"On n'accepte jamais. On s'adapte."
« La vie ne tient qu’à un fil. »
« La vie est courte. »
« Nous n’avons qu’une vie à vivre. »
« YOLO. »
À quoi pensez-vous lorsque vous lisez ces phrases? Pensées modernes surfaites et surutilisées? Proverbes kitsch au sens dilué par leur teneur marketing? Illusions philosophiques créées de toutes pièces par nous, pauvres humains obnubilés par notre propre égocentrisme?
J’ai longtemps pensé que ces petites pensées magiques étaient de mauvaise foi. Qu’elles accordaient beaucoup trop d’importance aux idéologies axées sur l’égoïsme et le nombrilisme.
Mais ça, c’était avant le 8 juin 2014.
Le 8 juin 2014, Maude, une de mes bonnes amies, a perdu son petit frère Samuel, qui n’avait que 19 ans à l’époque, alors qu’il voyageait entre copains au Maroc et qu’il profitait pleinement de ce que la jeunesse a de plus beau à offrir.
Je me rappelle encore l’onde de choc qui s’était propagée, comme un incontrôlable feu de brousse, dans notre cercle d’amis suite à l’annonce du décès de Samuel. Incompréhension, tristesse, consternation. Nous étions accablés, mais surtout, bouche bée face à l’atrocité qui s’immisçait dans la danse de nos jeunes vies. Les mots me manquaient pour comprendre, la maturité me faisait défaut pour pleinement saisir et l’injustice du moment embourbait mon discernement.
Mais outre la vague d’émotions qui venait tous de nous happer dans notre gang d’amis, c’est ce qu’ont vécu les Bérubé Bergeron qui demeure inconcevable dans mon esprit.
L’horreur, voilà ce qu’ils ont dû endurer. L’horreur, la vraie. Celle qui s’invite chez toi, sans préavis. Celle qui te fait perdre pieds alors que tu t’en attends le moins. Celle qui te chuchote à l’oreille que plus rien ne sera comme avant. Celle qui te fait réaliser que…
« La vie ne tient qu’à un fil. »
Je ne saurais prétendre connaître la violence d’une telle perte. Je ne saurais comparer mes expériences de vie précédentes à ce qu’ont vécu les membres de la famille de Maude. Jamais.
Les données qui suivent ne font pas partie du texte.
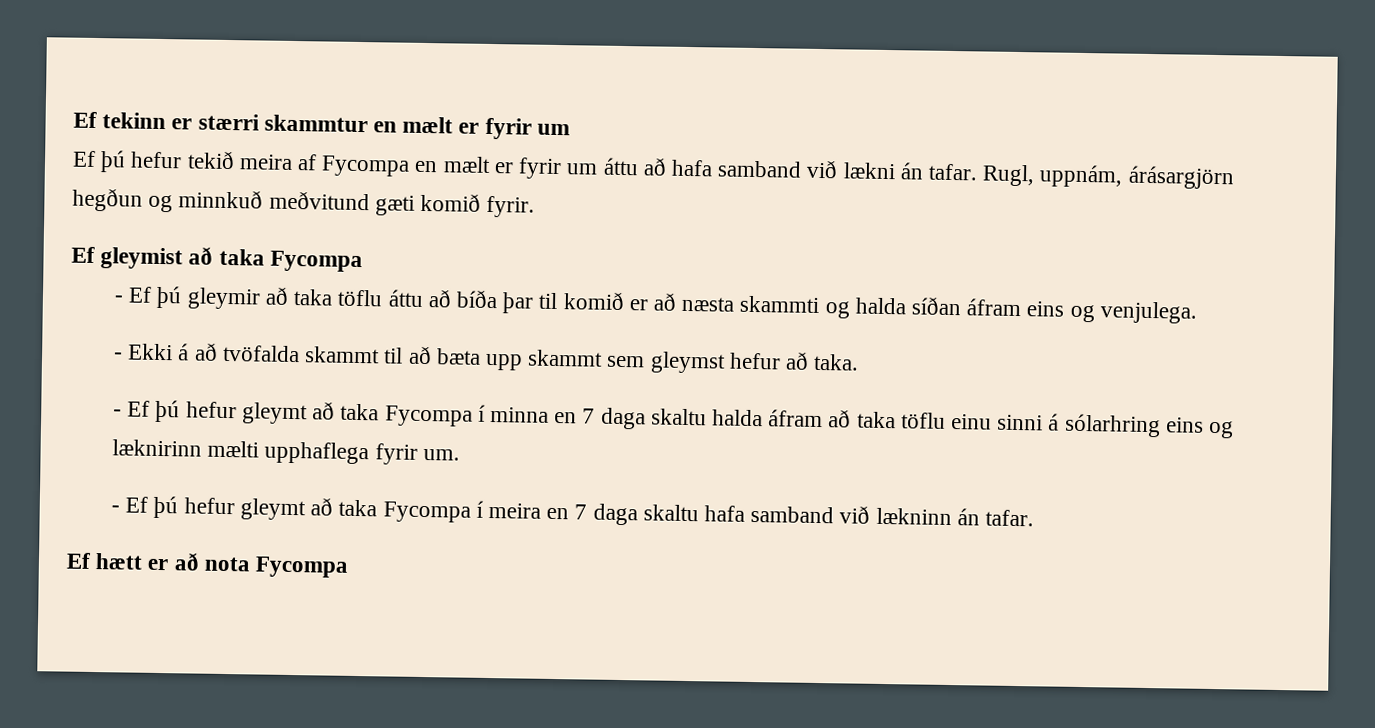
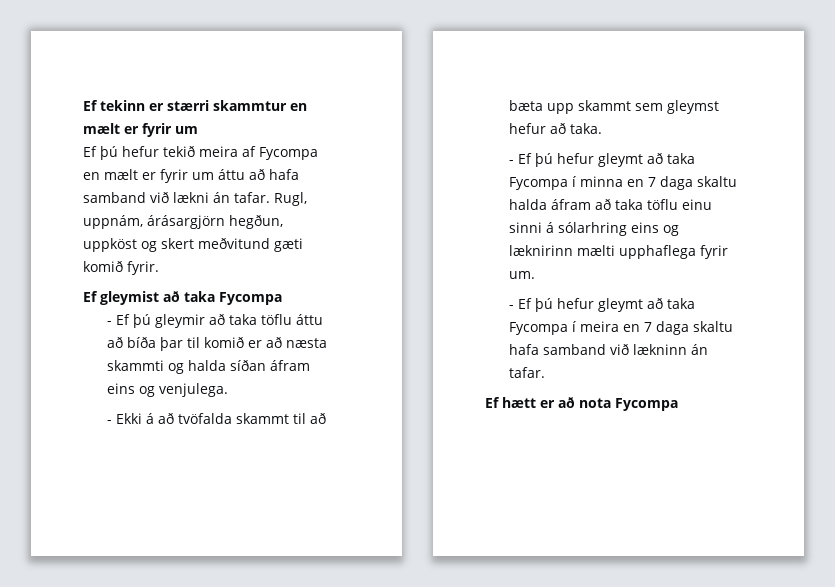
[72,187,264,213] hegðun og minnkuð -> [229,215,283,229] [83,238,194,252] hegðun, uppköst og skert

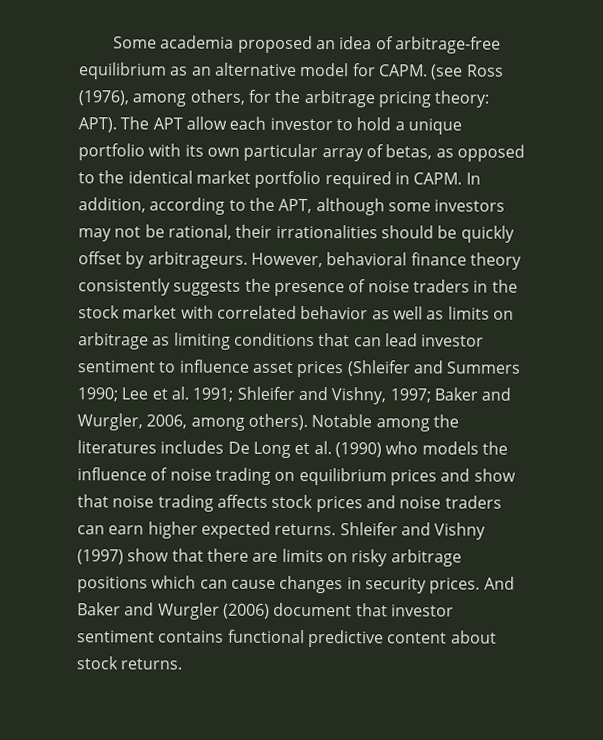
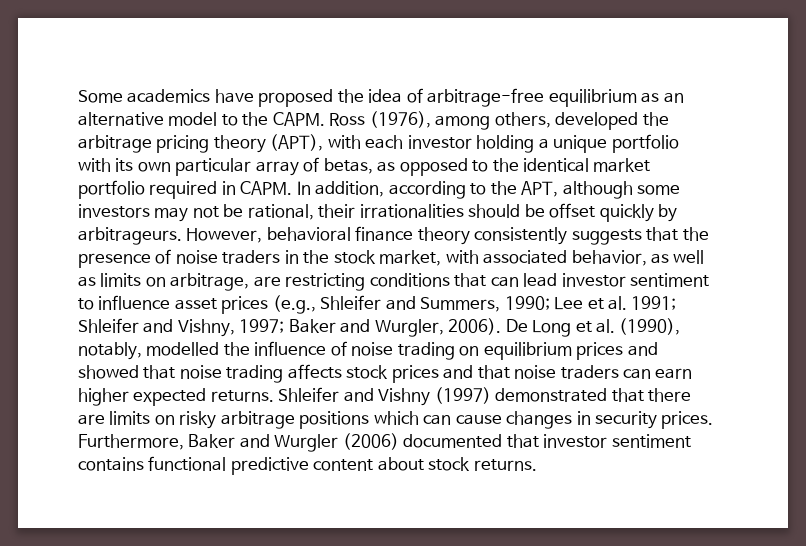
[160,35,337,54] academia proposed an -> [127,89,364,107] academics have proposed the
[352,63,464,80] for CAPM. (see -> [221,112,325,126] to the CAPM.
[247,89,271,103] for -> [555,112,639,130] developed
[434,90,490,108] [78,116,392,133] theory: APT). The APT allow each investor to hold -> [213,134,535,153] theory (APT), with each investor holding
[460,225,515,243] [78,251,122,265] quickly offset -> [549,203,654,222] offset quickly
(242, 288) none -> [646,227,679,241] that
[122,305,369,320] market with correlated behavior -> [379,250,647,266] market, with associated behavior,
[78,332,231,350] arbitrage as limiting -> [170,273,366,291] arbitrage, are restricting
[346,360,522,377] (Shleifer and Summers -> [272,295,501,314] (e.g., Shleifer and Summers,
[146,413,459,432] [77,440,225,454] 2006, among others). Notable among the literatures includes -> [448,318,502,335] 2006).
[334,441,479,458] (1990) who models -> [619,318,681,335] [78,342,220,360] (1990), notably, modelled
[473,468,516,482] show -> [78,365,139,379] showed
(396, 502) none -> [477,365,510,379] that
[127,548,170,562] show -> [495,388,608,402] demonstrated
[483,576,515,590] And -> [78,434,184,450] Furthermore,
[273,602,353,617] document -> [403,434,503,448] documented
Mais ce que je peux cependant affirmer avec conviction, c’est que le décès du jeune Sam m’a fait réaliser énormément de choses et pour cela, je lui en serai à jamais reconnaissante. J’ai notamment compris que la vie, ce n’est pas une destination finale toute tracée. C’est un amalgame de petits moments, de grandes émotions, de belles rencontres, de multiples déceptions et de belles leçons, qui se doivent d’être vécues, expérimentées et appréciées. Et ce, sans jugement, sans amertume, le cœur plein de courage et la tête pleine d’aventures.
La vie n’est pas faite pour s’apitoyer sur son sort, elle est faite pour être vécue, elle est faite pour aimer pleinement, elle est faite pour apprécier la beauté des choses qui deviennent trop souvent invisibles avec le temps. Sam, lui, m’a permis d’ajuster mes lunettes et de mieux apprécier le paysage et j’ose espérer que c’est un peu ce qu’il cherchait à faire lorsqu’il a visité la ville de Chefchaouen, au Maroc, en juin 2014.
Le deuil se déconstruit souvent en 5 étapes, qui sont considérés comme des passages émotionnels vers l’acceptation. Mais comme le dit si bien Maude, peut-on réellement « accepter » la perte de quelqu’un, une rupture amoureuse/amicale, un diagnostic, etc. ou finit-on seulement par s’adapter à cette nouvelle réalité dans notre vie? Et pourquoi faut-il absolument lui imposer une date de péremption ou un certain délai de « guérison »? À quel point comprend-on réellement que le deuil c’est une façon de s’adapter à un drame, plutôt qu’un trouble de santé mentale? Tant de questions, tant de cadres à respecter, tant de cases à cocher…
Ce 7e épisode, il est beau, il est doux et il est axé vers notre humanité commune, aussi imparfaite soit-elle. À chaque instant de notre conversation, mon cœur s’est enorgueilli d’amour face à cet humain extraordinaire qu’est Maude. Sa résilience est admirable, son courage est inspirant, mais c’est surtout son amour contagieux de la vie qui est tout simplement renversant . Et tout cela, malgré la disparition cruelle de son frère.
Mais Samuel n’est pas bien loin, il a simplement prolongé son voyage et le paysage est beau d’où il est, j’en suis persuadée.
Je pense aussi que de là-bas, il est témoin des exploits de sa sœur et qu’il est fier de la femme qu’elle est devenue.
Cheers à la vie, à l’amour et aux belles choses qu’on se doit d’apprécier à chaque instant de notre courte existence.